Per Marine Le Pen, quella di domenica è chiaramente una sconfitta. Il partito perde voti rispetto al 2015 e anche alcune province. Persino in PACA, dove era arrivato leggermente in testa al primo turno, gli elettori RN non sono andati a votare e il fronte repubblicano ha fatto il resto. Anche le speranze di fare un buon risultato in Ile de France, con il giovane e mediatico eurodeputato Jordan Bardella, sono evaporate come neve al sole. Un problema per la Le Pen, che già lo immaginava alla testa del partito mentre lei si concentrava sulla presidenziale. Per la prima volta, l’RN deve fare i conti con l’astensione e constatare il fallimento della strategia politica che puntava su dei candidati provenienti dalla destra tradizionale, che alla fine lo batte ovunque. Potrebbe essere una conseguenza del processo di normalizzazione del partito, che lo rende “uno tra i tanti” anche per gli elettori più radicali. O un effetto del poco interesse che le elezioni regionali suscitano tra i francesi, anche quelli di estrema destra. In ogni caso una sconfitta alle regionali, ricorda Libération, non vuol dire che la Le Pen sia fuori gioco per la presidenziale.

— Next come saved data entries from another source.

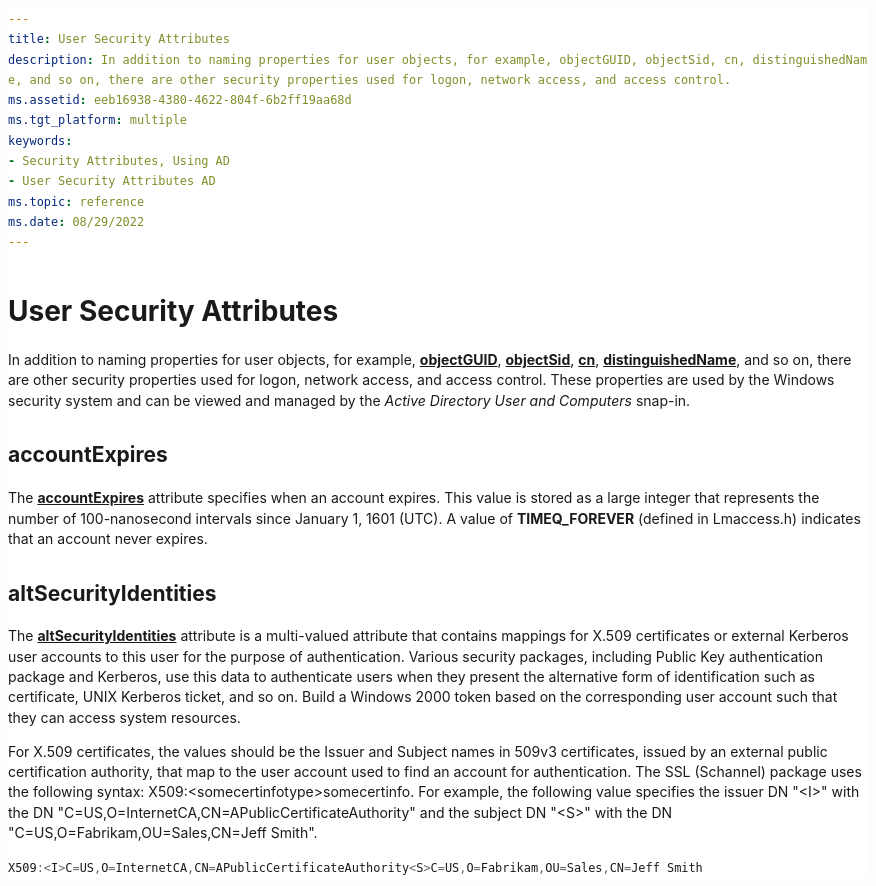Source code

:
 ```yaml
---
title: User Security Attributes
description: In addition to naming properties for user objects, for example, objectGUID, objectSid, cn, distinguishedName, and so on, there are other security properties used for logon, network access, and access control.
ms.assetid: eeb16938-4380-4622-804f-6b2ff19aa68d
ms.tgt_platform: multiple
keywords:
- Security Attributes, Using AD
- User Security Attributes AD
ms.topic: reference
ms.date: 08/29/2022
---
```


# User Security Attributes

In addition to naming properties for user objects, for example, [**objectGUID**](/windows/win32/ADSchema/a-objectguid), [**objectSid**](/windows/win32/ADSchema/a-objectsid), [**cn**](/windows/win32/ADSchema/a-cn), [**distinguishedName**](/windows/win32/ADSchema/a-distinguishedname), and so on, there are other security properties used for logon, network access, and access control. These properties are used by the Windows security system and can be viewed and managed by the _Active Directory User and Computers_ snap-in.

## accountExpires

The [**accountExpires**](/windows/win32/ADSchema/a-accountexpires) attribute specifies when an account expires. This value is stored as a large integer that represents the number of 100-nanosecond intervals since January 1, 1601 (UTC). A value of **TIMEQ\_FOREVER** (defined in Lmaccess.h) indicates that an account never expires.

## altSecurityIdentities

The [**altSecurityIdentities**](/windows/win32/ADSchema/a-altsecurityidentities) attribute is a multi-valued attribute that contains mappings for X.509 certificates or external Kerberos user accounts to this user for the purpose of authentication. Various security packages, including Public Key authentication package and Kerberos, use this data to authenticate users when they present the alternative form of identification such as certificate, UNIX Kerberos ticket, and so on. Build a Windows 2000 token based on the corresponding user account such that they can access system resources.

For X.509 certificates, the values should be the Issuer and Subject names in 509v3 certificates, issued by an external public certification authority, that map to the user account used to find an account for authentication. The SSL (Schannel) package uses the following syntax: X509:&lt;somecertinfotype&gt;somecertinfo. For example, the following value specifies the issuer DN "\<I\>" with the DN "C=US,O=InternetCA,CN=APublicCertificateAuthority" and the subject DN "\<S\>" with the DN "C=US,O=Fabrikam,OU=Sales,CN=Jeff Smith".

``` cpp
X509:<I>C=US,O=InternetCA,CN=APublicCertificateAuthority<S>C=US,O=Fabrikam,OU=Sales,CN=Jeff Smith
```
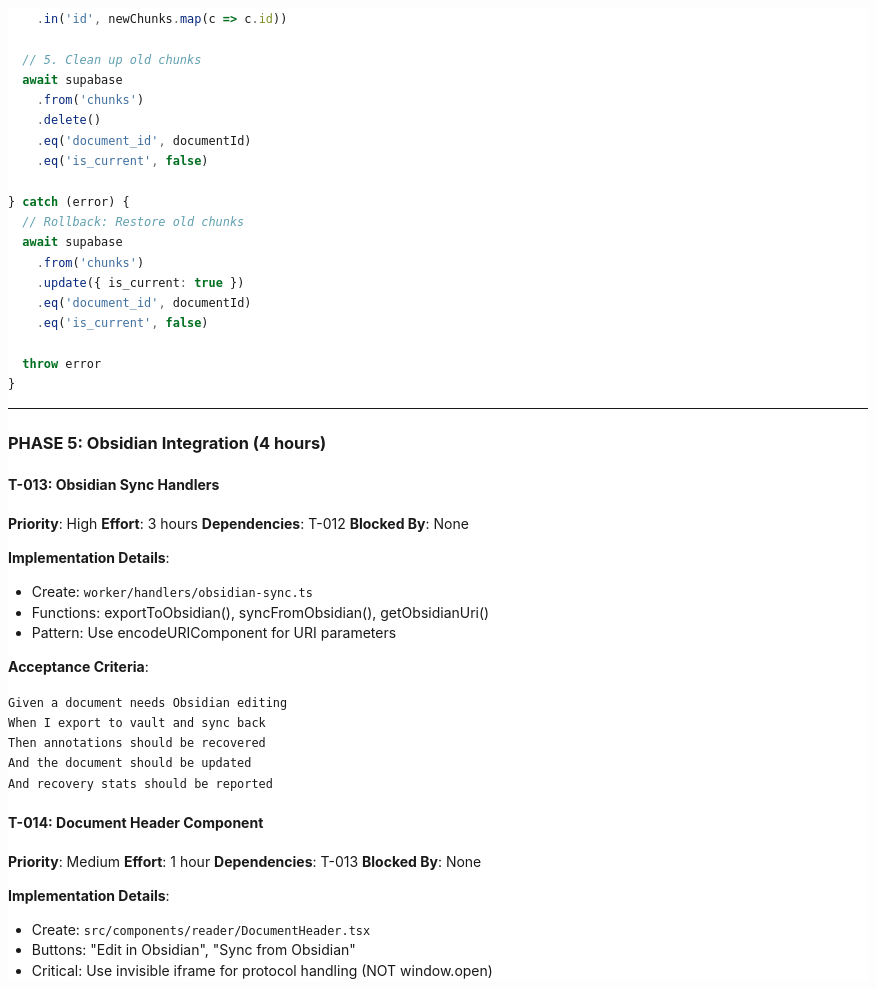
 ```typescript
    .in('id', newChunks.map(c => c.id))

  // 5. Clean up old chunks
  await supabase
    .from('chunks')
    .delete()
    .eq('document_id', documentId)
    .eq('is_current', false)

} catch (error) {
  // Rollback: Restore old chunks
  await supabase
    .from('chunks')
    .update({ is_current: true })
    .eq('document_id', documentId)
    .eq('is_current', false)

  throw error
}
```

---

### PHASE 5: Obsidian Integration (4 hours)

#### T-013: Obsidian Sync Handlers
**Priority**: High
**Effort**: 3 hours
**Dependencies**: T-012
**Blocked By**: None

**Implementation Details**:
- Create: `worker/handlers/obsidian-sync.ts`
- Functions: exportToObsidian(), syncFromObsidian(), getObsidianUri()
- Pattern: Use encodeURIComponent for URI parameters

**Acceptance Criteria**:
```gherkin
Given a document needs Obsidian editing
When I export to vault and sync back
Then annotations should be recovered
And the document should be updated
And recovery stats should be reported
```

#### T-014: Document Header Component
**Priority**: Medium
**Effort**: 1 hour
**Dependencies**: T-013
**Blocked By**: None

**Implementation Details**:
- Create: `src/components/reader/DocumentHeader.tsx`
- Buttons: "Edit in Obsidian", "Sync from Obsidian"
- Critical: Use invisible iframe for protocol handling (NOT window.open)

Visto il livello di astensione, due elettori su tre non hanno votato, anche chi ha vinto la tornata elettorale ha di che preoccuparsi. A sinistra, ad esempio, si tira un sospiro di sollievo per il buon risultato ma i problemi non mancano. Intanto perché le coalizioni non sembrano funzionare a dovere. A parte alla Réunion e in Guyana, in Francia metropolitana l’unione delle sinistre non ha permesso di guadagnare voti né di strappare regioni alla destra. I Socialisti ne hanno già approfittato per far notare che è grazie ai loro candidati che si è riusciti a mantenere lo status quo e rilanciano l’idea di una coalizione a guida PS per le presidenziali. A meno di un anno dal voto, l’impressione è che la sinistra mantenga le posizioni (e non è poco visto il contesto) ma che non abbia lo slancio e la strategia giusta per puntare più in alto.
Altro problema, tutti i politici speravano di avere, dopo il voto, un quadro più chiaro della strategia per il 2022. Ma, sarà stato il Covid, il fatto che la gente avesse più voglia di andare in giro che ai seggi dopo mesi di restrizioni, la scarsa conoscenza dei compiti di Regioni e Province e il disinteresse per le elezioni locali, o ancora la sfiducia generalizzata nei politici. Fatto sta che quella speranza si è schiantata sul muro dell’astensione che ha rimescolato le carte.